Megan Garber opines:
Under e-readers’ influence, the linear project of book-reading – from page 1 to page 501, sequentially – has shifted to something much more chaotic, much more casual, much more accommodating to whimsy and whim.
I’m reminded of Emerson’s winningly perverse advice about reading:
Do not attempt to be a great reader; and read for facts, and not by the bookful. … Stop, if you find yourself becoming absorbed, at even the first paragraph.
Emerson, always seeking to put up another fortification around the self’s besieged keep, worried that if you allowed yourself to become too engrossed in a book, you’d fall under the spell of the writer’s words and that would prevent you from hearing your own inner voice. His was an anxiety of influence.
But Garber’s celebration of magpie reading stems from a not entirely dissimilar place: what is whim if not a deep expression of personal autonomy? Whim is the self at play. And surely magpie reading — a paragraph or two of Austen, a stanza of Heaney, a page of Borges — is a thing to be celebrated. It’s like going through a box of chocolates, each with a different filling.
But is whim really best served by an elaborate mechanism? Is “the linear project” (note to self: good band name) really as unaccommodating of whimsy as Garber suggests? She traces the allegedly whimsy-producing e-reader back to a 16th-century contraption for “book-borne snacking” that looked like this:
Holy mackerel. That looks more like a whimsy-destroying machine. It’s the literary equivalent of a chastity belt. I mean, look at the poor guy’s expression.
As you approach your first Vegas-style dinner buffet, you of course expect it to be more accommodating of whimsy and whim than a meal prepared as a linear project by a single chef and served sequentially, from course 1 to course 4. But when you reel away from the buffet, bloated, gassy, and dissatisfied, all the dishes having blurred together on your palate and in your mind, you realize that what you had taken for whim and whimsy was nothing more than self-indulgence.
Garber points to Moby Dick as being snackworthy. And it’s certainly that—every sentence a bon-bon. But what Garber loses sight of is that to read Moby Dick in its entirety—sequentially, as a linear project—is to let whimsy and whim truly run wild. Has a more whimsical book been written? One of the great things about reading a good book, or enjoying any kind of art, is that our own sense of whim and whimsy gets to be magnified by the artist’s sense of whim and whimsy. There’s whimsy, and then there’s deep whimsy. The former is a cinch; the latter actually takes a little effort, requires a little resistance to the easy but fleeting pleasures of self-indulgence. If the e-reader makes it easier to avoid the linear project, it’s not so much accommodating whim and whimsy as it is rendering them a little less liberating, a little more mundane.
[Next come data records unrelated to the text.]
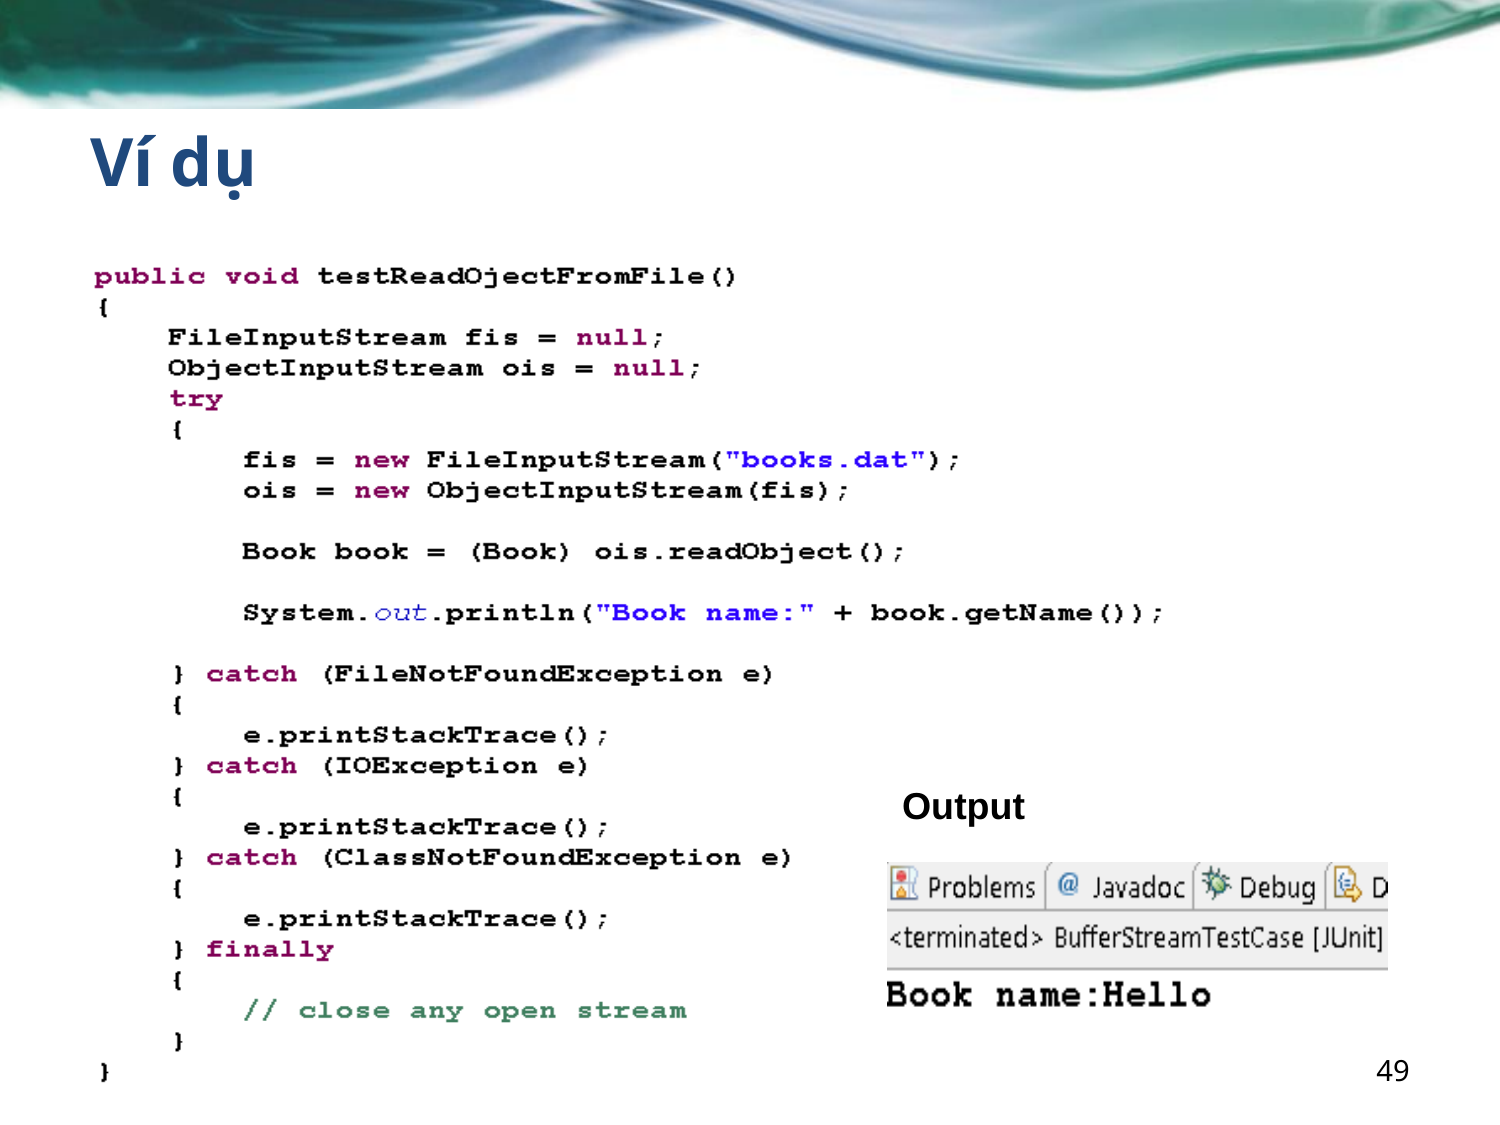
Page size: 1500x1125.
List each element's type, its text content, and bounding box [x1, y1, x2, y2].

picture [0, 0, 1500, 109]
picture [74, 249, 1188, 1088]
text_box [887, 774, 1388, 1051]
slide_number 49 [1074, 1042, 1425, 1103]
title Ví dụ [75, 112, 1425, 263]
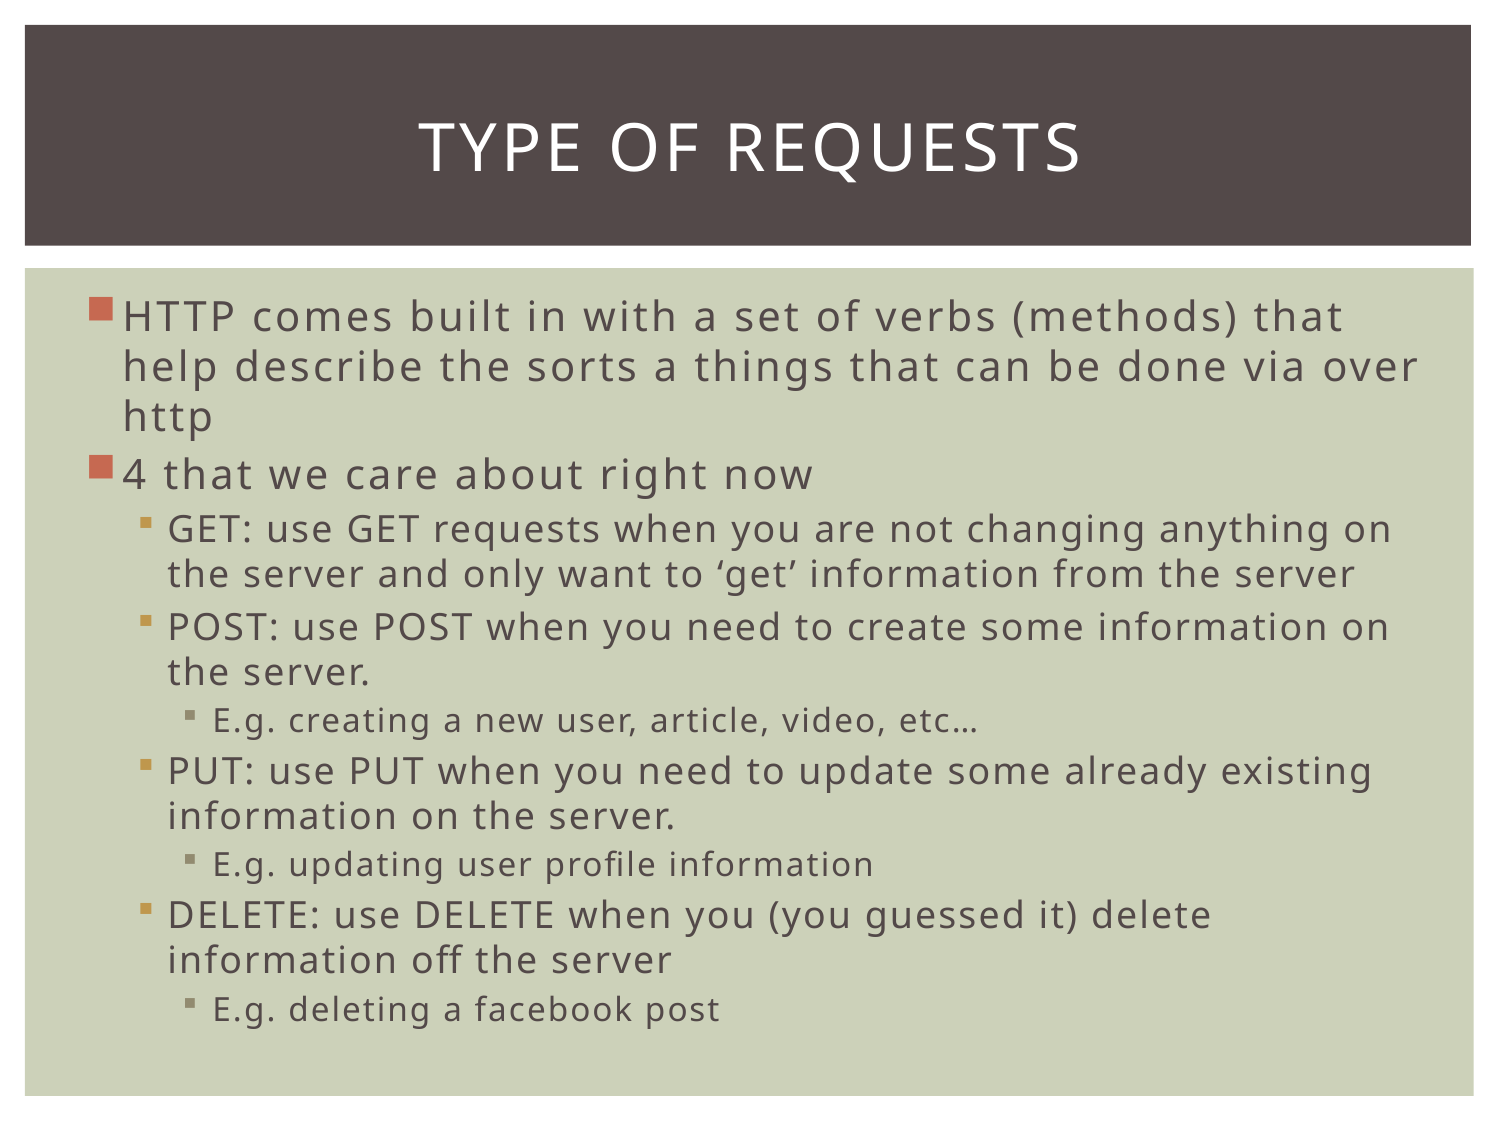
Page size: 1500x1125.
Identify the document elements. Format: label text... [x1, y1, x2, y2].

title Type of requests [62, 58, 1438, 232]
list HTTP comes built in with a set of verbs (methods) that help describe the sorts a things that can be done via over http 4 that we care about right now GET: use GET requests when you are not changing anything on the server and only want to ‘get’ information from the server POST: use POST when you need to create some information on the server. E.g. creating a new user, article, video, etc… PUT: use PUT when you need to update some already existing information on the server. E.g. updating user profile information DELETE: use DELETE when you (you guessed it) delete information off the server E.g. deleting a facebook post [62, 281, 1442, 1005]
Whim is not synonymous with caprice. The magpie is more capricious than the hawk, but the hawk is infinitely more whimsical than the magpie. Ted Hughes understood that:
The convenience of the high trees!
The air’s buoyancy and the sun’s ray
Are of advantage to me;
And the earth’s face upward for my inspection.My feet are locked upon the rough bark.
It took the whole of Creation
To produce my foot, my each feather:
Now I hold Creation in my foot …
Whim’s most whimsical when it has a will.
Photo by Mafue.
“deep whimsy”
….immediately made me think of what C.S. Lewis referred to in Narnia, as ‘deep magic’. Same thing. ;-)
We don’t get deep anything without effort.
Reading, like writing, is a nonlinear activity. Just as the writer can go back and edit his previous writing, the reader can go back and forth to read and reread different sections. This is embodied in the printed book format, but I have yet to see an ebook implementation of anything as simple as footnotes that is as easy to use as print.
“Whim’s most whimsical when it has a will”
Which wills its way to whimsy still.
Nice iambs. My line’s a bit clumsier.
Not all concurrent reading is whimsical. I’m reading my way through Alan Ryan’s magisterial history of political philosophy “On Politics”, which rewards dipping into some of its source texts. There are limits – if I were to read through everything he references, I’d be looking at a two – three year reading project and would have lost the sweep of history he portrays – but sampling from some of the more important texts has been a heady, rewarding experience.
Technology facilitates this. It makes a reference work like On Politics as light as my Kindle. It lets me flip between Locke’s Second Treatise and a good commentary with a tap of the button, it lets me listen to Leviathan on a long walk. I can’t see myself doing this without these aids. You’ve done important work highlighting the frivolous aspects of this, but there’s a lot to say about the other edge of the sword.